— Start Quoted text —

Other statistics collated in a survey on behalf of UN Women are equally shocking: 75 percent of women and girls faced sexual violence in their own neighborhoods, nine out of 10 experienced sexual aggression or violence, and half of men said they had sexually harassed or been violent toward a woman in public, with male respondents overwhelmingly blaming women for their own behavior. “What I found when I started working on this issue is that actually there was not enough data,” D’Silva says.

So she set about changing that. Since its launch in December 2012, the platform has collected more than 11,000 stories from women in countries including India, Nepal, Cameroon and the Philippines. A nongovernmental organization in Kuala Lumpur, where the World Urban Forum is being held, is also gearing up to launch the platform in Malaysia.

As it has spread globally, its use has been adapted to the needs of different contexts. In the informal settlement of Kibera, in Nairobi, data is collected entirely offline through so-called “Talking Boxes” set up in schools and other public spaces. Young women can share their experiences by placing anonymous notes in the boxes.

— End Quoted text —
— Start Source material —

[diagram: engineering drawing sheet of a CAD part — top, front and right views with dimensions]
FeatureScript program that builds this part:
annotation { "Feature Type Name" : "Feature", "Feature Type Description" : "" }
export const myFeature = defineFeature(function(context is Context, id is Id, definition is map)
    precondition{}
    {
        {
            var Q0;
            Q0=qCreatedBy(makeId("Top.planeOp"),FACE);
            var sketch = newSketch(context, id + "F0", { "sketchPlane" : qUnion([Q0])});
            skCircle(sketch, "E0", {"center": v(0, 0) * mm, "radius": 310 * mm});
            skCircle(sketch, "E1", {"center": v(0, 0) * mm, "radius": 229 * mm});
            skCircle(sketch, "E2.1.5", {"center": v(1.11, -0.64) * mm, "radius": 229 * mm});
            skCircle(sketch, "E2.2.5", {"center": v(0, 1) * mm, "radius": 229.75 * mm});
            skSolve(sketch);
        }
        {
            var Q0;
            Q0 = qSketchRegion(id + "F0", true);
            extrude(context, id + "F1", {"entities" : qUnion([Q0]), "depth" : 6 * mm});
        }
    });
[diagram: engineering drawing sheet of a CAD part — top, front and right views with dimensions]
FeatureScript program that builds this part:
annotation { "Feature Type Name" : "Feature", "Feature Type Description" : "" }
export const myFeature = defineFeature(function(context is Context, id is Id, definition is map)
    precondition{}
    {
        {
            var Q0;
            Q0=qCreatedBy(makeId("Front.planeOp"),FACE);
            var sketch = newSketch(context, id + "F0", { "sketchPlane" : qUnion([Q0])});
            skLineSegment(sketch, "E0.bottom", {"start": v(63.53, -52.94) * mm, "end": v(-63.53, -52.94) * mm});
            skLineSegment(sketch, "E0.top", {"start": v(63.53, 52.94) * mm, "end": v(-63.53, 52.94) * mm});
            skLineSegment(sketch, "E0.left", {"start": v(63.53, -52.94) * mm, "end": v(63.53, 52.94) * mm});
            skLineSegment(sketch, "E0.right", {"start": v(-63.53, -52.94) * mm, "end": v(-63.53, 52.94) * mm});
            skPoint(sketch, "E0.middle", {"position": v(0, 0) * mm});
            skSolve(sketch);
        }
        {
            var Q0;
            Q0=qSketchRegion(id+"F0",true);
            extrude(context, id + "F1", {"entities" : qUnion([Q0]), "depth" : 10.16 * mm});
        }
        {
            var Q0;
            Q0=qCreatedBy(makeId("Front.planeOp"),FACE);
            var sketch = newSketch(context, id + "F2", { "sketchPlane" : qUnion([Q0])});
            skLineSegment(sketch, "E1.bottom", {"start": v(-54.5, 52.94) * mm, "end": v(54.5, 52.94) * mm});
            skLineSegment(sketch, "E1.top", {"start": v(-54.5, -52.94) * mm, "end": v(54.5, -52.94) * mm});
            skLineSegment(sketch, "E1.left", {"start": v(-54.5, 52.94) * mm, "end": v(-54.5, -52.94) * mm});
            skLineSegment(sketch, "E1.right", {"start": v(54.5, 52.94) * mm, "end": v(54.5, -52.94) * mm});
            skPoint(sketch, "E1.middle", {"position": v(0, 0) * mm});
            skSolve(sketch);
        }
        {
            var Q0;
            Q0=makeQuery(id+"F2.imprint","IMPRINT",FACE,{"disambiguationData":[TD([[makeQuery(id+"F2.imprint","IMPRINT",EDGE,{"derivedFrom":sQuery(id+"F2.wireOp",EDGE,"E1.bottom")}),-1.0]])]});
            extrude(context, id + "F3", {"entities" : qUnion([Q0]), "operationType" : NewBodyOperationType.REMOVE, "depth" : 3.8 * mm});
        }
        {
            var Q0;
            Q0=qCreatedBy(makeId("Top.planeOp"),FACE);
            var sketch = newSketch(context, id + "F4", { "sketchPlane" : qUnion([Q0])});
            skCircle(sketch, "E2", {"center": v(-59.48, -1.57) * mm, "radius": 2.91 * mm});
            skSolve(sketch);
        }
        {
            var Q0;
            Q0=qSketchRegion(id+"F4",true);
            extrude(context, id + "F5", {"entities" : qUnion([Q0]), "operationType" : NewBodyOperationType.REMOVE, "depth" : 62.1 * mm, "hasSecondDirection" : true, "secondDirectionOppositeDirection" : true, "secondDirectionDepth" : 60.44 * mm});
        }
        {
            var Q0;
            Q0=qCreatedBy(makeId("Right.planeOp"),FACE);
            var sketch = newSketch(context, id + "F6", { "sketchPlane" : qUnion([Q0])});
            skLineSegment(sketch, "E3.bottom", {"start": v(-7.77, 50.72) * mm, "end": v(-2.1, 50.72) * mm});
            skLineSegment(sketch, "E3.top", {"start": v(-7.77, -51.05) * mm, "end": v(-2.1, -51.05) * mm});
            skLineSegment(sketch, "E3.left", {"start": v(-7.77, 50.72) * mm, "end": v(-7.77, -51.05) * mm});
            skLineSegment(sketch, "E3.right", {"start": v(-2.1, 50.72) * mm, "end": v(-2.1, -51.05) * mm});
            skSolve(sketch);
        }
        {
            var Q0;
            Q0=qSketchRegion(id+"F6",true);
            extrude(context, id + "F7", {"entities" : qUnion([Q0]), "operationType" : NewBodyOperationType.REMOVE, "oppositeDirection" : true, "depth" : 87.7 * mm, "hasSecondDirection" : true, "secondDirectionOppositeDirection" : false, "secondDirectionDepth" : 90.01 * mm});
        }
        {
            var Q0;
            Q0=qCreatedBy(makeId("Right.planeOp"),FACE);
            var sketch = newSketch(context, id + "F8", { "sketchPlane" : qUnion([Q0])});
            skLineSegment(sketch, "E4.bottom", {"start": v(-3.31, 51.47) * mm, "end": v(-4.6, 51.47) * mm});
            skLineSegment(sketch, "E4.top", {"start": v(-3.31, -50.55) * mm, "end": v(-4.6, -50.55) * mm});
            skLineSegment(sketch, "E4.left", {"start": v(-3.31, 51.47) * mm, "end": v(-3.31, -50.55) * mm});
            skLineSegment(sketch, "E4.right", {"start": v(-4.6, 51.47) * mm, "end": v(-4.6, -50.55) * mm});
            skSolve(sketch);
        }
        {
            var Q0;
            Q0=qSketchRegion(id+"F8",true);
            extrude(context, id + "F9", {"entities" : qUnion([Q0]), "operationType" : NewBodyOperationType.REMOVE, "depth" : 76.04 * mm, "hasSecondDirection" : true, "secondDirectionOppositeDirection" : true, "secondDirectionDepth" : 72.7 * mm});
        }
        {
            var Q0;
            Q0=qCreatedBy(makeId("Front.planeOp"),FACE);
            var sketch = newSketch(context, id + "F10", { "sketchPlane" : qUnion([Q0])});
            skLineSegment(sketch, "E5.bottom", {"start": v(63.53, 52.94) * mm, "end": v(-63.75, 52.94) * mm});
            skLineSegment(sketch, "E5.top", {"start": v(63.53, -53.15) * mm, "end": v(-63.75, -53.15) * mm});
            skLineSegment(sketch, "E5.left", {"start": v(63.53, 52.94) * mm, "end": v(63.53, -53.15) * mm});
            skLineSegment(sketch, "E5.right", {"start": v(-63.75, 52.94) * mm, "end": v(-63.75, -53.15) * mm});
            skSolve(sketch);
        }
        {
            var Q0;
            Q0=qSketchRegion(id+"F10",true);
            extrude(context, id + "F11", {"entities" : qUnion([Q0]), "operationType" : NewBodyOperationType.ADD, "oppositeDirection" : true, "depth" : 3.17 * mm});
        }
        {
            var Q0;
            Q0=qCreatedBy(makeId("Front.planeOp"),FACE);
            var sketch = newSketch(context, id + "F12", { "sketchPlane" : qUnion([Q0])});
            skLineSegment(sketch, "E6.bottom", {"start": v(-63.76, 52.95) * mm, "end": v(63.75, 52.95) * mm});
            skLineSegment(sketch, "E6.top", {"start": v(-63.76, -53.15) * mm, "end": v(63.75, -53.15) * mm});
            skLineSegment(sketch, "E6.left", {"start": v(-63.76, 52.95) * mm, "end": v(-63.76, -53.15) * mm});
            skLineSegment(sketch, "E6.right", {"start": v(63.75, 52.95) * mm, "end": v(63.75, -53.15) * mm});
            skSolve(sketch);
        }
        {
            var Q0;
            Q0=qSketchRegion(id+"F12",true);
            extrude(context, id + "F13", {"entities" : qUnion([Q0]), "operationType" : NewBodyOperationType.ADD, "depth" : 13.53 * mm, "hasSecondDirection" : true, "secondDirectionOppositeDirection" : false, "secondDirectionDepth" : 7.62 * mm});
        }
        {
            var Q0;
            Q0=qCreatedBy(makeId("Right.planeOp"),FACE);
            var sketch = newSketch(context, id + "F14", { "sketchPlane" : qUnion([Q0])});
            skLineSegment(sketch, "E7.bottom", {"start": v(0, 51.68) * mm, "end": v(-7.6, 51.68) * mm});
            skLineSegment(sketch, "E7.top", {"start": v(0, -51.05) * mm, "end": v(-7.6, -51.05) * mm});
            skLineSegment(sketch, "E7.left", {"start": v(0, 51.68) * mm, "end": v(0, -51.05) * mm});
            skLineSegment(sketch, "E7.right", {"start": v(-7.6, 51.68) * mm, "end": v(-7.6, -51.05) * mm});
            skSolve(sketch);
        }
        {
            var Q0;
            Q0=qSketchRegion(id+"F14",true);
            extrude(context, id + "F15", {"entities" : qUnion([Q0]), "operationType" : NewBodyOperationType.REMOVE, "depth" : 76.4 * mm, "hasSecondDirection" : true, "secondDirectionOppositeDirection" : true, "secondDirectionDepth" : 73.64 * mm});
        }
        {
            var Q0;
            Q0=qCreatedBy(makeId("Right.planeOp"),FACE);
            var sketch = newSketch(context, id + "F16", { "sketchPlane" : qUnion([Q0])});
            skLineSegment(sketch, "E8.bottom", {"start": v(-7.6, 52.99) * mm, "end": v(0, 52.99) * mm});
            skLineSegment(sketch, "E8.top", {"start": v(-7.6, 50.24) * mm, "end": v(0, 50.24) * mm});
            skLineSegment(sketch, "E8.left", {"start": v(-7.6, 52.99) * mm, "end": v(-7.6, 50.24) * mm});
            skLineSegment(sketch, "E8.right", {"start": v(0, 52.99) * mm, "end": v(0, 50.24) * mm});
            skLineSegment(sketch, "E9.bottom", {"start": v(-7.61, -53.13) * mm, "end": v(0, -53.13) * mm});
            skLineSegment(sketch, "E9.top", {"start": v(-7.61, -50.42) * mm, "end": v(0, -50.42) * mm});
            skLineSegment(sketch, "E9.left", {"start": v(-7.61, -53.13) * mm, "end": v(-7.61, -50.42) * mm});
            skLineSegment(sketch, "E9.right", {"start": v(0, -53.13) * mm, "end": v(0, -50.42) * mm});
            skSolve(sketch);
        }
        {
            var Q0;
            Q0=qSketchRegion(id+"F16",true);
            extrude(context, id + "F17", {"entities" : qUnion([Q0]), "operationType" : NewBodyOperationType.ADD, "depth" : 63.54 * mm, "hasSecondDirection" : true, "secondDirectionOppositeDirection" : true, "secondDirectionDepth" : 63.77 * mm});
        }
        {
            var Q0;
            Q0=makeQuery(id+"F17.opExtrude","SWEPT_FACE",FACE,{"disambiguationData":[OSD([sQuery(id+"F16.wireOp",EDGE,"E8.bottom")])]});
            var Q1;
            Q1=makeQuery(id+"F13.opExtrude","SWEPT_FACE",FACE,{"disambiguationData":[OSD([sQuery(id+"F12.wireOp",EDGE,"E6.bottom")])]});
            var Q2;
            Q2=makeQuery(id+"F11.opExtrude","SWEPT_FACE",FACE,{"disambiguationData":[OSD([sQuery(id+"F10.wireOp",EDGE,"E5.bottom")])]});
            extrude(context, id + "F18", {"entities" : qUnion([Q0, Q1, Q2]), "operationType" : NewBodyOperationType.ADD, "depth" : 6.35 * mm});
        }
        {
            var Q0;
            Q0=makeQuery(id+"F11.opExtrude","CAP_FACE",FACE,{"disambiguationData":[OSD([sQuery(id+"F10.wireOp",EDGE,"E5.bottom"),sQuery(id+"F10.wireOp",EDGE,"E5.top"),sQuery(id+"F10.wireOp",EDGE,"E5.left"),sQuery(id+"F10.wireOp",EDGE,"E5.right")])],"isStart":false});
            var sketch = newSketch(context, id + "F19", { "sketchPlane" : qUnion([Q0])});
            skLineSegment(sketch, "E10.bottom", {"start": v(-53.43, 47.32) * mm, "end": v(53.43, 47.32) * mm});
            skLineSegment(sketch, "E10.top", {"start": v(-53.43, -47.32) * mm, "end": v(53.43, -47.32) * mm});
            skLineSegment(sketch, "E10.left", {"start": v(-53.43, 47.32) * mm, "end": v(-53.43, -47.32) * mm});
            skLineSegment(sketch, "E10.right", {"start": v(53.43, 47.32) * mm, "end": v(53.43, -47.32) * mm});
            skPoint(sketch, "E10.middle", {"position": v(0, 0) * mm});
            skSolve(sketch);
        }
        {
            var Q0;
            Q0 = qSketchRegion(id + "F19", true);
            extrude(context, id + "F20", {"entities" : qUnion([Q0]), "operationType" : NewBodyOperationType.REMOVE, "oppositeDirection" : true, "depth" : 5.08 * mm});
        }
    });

— End Source material —

- **Requirement A**:
List every country named in the passage about collecting women's accounts of sexual violence.
- **Requirement B**:
How many lines of the rows contain the string "position"? Case counts. Give only the number.

- **Answer A**:
India, Nepal, Cameroon, the Philippines, Malaysia

- **Answer B**:
3